# If $\phi$ is satisfiable and $\mathscr{S}$ is countable, then the set of all models of $\phi$ has the cardinality of the continuum

I have just started reading Chang and Keisler and I'm already stuck in an exercise. Let $\mathscr{S}$ be a countable set of sentence letters (i.e. $\mathscr{S} = \{S_0, S_1, S_2, \dots\}$ or some such). Let $\phi$ be a wff built in the usual way (using negation and/or conjunction). Suppose $\phi$ is satisfiable, i.e. it has at least one model. On p. 17, exercise 1.2.7, they ask us to prove that the set of all models of $\phi$ has the cardinality of the continuum. Now, I'm a little bit confused by this. It seems obvious that, if $\phi$ is valid, then, indeed, the set of all models of $\phi$ is the cardinality of the continuum (there are two possible valuations for each sentence letter, thus the set of all models has cardinality $2^{|\mathscr{S}|}$). But if $\phi$ is only satisfiable, I don't see how the result follows. What am I missing?

* _REQUIRED WORK_
Rewrite everything in the post from "I have just" down to "am I missing?", substituting "well-formed formula" for "wff".

Collected data
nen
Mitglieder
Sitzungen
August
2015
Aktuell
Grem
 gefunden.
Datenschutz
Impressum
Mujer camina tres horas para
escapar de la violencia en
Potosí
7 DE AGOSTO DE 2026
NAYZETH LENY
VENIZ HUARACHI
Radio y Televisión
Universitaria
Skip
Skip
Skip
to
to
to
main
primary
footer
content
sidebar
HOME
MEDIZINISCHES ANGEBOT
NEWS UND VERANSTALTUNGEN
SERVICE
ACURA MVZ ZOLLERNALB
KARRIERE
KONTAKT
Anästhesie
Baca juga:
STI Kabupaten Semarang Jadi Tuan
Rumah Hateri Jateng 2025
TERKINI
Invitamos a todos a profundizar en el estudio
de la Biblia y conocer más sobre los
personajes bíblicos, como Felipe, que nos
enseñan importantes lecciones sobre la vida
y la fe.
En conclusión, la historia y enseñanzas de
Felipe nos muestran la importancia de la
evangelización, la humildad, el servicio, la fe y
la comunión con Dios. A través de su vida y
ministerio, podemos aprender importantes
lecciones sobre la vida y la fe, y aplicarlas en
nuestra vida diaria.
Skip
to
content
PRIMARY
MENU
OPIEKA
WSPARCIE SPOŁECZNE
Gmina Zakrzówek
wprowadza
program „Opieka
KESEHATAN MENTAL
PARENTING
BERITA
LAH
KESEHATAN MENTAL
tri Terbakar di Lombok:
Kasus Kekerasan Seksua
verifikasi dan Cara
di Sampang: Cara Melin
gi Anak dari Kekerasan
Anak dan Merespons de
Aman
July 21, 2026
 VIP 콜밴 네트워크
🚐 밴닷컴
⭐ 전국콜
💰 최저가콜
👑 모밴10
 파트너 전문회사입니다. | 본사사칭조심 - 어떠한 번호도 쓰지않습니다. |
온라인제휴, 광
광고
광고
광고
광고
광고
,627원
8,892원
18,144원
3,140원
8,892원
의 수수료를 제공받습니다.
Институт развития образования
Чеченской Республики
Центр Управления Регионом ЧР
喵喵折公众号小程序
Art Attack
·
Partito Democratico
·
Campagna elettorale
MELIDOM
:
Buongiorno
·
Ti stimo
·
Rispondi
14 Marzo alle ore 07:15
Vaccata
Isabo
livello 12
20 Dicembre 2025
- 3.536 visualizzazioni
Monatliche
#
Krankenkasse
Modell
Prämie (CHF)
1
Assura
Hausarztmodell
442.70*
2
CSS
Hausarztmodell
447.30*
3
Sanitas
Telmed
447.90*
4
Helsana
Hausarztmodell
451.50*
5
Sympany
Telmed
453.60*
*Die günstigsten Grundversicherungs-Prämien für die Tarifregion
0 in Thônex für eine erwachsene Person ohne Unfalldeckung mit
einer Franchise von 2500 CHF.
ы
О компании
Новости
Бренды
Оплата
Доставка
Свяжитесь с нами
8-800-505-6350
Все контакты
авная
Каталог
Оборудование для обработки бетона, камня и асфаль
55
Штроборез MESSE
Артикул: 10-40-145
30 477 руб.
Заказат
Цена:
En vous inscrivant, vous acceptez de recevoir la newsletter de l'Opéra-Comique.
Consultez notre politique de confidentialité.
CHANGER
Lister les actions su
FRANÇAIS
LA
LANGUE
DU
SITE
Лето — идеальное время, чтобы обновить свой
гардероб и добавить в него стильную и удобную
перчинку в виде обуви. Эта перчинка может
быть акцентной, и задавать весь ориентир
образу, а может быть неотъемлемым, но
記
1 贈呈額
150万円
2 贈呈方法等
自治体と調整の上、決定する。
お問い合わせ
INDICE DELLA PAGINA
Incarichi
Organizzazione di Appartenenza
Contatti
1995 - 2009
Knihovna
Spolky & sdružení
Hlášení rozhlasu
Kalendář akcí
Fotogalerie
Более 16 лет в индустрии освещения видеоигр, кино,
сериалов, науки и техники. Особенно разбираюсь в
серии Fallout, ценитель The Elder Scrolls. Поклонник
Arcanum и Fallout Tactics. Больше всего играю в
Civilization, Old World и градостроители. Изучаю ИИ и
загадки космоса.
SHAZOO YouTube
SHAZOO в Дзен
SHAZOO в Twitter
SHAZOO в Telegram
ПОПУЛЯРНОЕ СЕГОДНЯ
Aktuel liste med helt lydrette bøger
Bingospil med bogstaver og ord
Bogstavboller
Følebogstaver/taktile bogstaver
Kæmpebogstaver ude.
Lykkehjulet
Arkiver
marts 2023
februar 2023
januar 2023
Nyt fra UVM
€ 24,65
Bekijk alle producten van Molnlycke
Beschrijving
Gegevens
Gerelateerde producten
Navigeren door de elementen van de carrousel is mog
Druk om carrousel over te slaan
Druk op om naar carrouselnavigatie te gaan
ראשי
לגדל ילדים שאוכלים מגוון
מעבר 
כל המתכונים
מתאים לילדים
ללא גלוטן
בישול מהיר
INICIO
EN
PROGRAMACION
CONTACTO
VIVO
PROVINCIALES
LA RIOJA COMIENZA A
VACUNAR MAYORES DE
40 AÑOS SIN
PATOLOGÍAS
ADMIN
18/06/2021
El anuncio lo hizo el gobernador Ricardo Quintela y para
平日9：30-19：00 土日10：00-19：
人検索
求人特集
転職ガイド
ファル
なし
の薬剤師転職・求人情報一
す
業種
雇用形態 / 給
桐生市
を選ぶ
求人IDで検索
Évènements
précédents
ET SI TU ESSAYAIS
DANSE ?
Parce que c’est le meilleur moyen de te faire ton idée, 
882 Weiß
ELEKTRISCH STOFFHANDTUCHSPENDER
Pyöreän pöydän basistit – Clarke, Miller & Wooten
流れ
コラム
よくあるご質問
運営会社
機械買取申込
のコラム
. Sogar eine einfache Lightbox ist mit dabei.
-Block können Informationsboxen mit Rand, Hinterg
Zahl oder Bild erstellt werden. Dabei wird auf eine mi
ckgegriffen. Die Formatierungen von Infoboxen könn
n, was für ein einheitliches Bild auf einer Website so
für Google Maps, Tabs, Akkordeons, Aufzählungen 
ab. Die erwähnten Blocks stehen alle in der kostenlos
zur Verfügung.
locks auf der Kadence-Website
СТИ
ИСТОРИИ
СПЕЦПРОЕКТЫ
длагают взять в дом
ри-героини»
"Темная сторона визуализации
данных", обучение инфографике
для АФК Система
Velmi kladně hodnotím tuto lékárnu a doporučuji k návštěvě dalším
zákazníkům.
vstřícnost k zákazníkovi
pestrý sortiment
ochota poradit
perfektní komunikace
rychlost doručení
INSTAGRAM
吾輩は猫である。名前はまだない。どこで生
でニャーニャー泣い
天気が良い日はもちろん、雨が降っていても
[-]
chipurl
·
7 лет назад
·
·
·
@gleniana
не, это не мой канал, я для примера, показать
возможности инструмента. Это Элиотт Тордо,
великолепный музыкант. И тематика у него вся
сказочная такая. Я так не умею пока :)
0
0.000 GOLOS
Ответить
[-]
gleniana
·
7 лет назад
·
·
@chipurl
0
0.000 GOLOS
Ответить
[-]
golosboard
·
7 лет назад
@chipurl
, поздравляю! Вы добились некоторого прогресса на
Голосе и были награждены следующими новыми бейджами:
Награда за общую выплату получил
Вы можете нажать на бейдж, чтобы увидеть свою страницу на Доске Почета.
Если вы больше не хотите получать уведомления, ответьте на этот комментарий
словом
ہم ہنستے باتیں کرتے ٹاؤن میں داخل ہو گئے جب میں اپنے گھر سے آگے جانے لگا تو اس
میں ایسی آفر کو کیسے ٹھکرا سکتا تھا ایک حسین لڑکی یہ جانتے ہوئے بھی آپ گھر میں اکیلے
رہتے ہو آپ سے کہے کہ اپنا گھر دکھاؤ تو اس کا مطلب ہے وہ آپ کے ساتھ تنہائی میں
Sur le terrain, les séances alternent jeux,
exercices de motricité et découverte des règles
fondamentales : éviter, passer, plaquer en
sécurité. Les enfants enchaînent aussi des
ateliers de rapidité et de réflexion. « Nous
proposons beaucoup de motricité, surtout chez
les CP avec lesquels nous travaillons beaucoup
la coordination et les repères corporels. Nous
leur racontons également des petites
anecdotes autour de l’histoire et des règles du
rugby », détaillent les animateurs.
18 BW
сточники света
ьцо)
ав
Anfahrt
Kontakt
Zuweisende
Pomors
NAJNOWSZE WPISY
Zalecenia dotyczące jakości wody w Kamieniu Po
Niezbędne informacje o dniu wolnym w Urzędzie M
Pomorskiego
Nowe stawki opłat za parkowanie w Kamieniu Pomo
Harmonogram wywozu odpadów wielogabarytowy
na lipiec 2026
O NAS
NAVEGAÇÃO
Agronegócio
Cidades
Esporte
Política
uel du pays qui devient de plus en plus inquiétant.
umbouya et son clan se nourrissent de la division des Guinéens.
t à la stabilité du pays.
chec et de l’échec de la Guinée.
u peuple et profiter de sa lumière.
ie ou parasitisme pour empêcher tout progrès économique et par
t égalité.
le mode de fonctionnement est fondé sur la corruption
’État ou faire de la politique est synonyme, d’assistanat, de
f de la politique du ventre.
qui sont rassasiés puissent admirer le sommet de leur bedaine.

* _EXERCISE RESPONSE_
I have just started reading Chang and Keisler and I'm already stuck in an exercise. Let $\mathscr{S}$ be a countable set of sentence letters (i.e. $\mathscr{S} = \{S_0, S_1, S_2, \dots\}$ or some such). Let $\phi$ be a well-formed formula built in the usual way (using negation and/or conjunction). Suppose $\phi$ is satisfiable, i.e. it has at least one model. On p. 17, exercise 1.2.7, they ask us to prove that the set of all models of $\phi$ has the cardinality of the continuum. Now, I'm a little bit confused by this. It seems obvious that, if $\phi$ is valid, then, indeed, the set of all models of $\phi$ is the cardinality of the continuum (there are two possible valuations for each sentence letter, thus the set of all models has cardinality $2^{|\mathscr{S}|}$). But if $\phi$ is only satisfiable, I don't see how the result follows. What am I missing?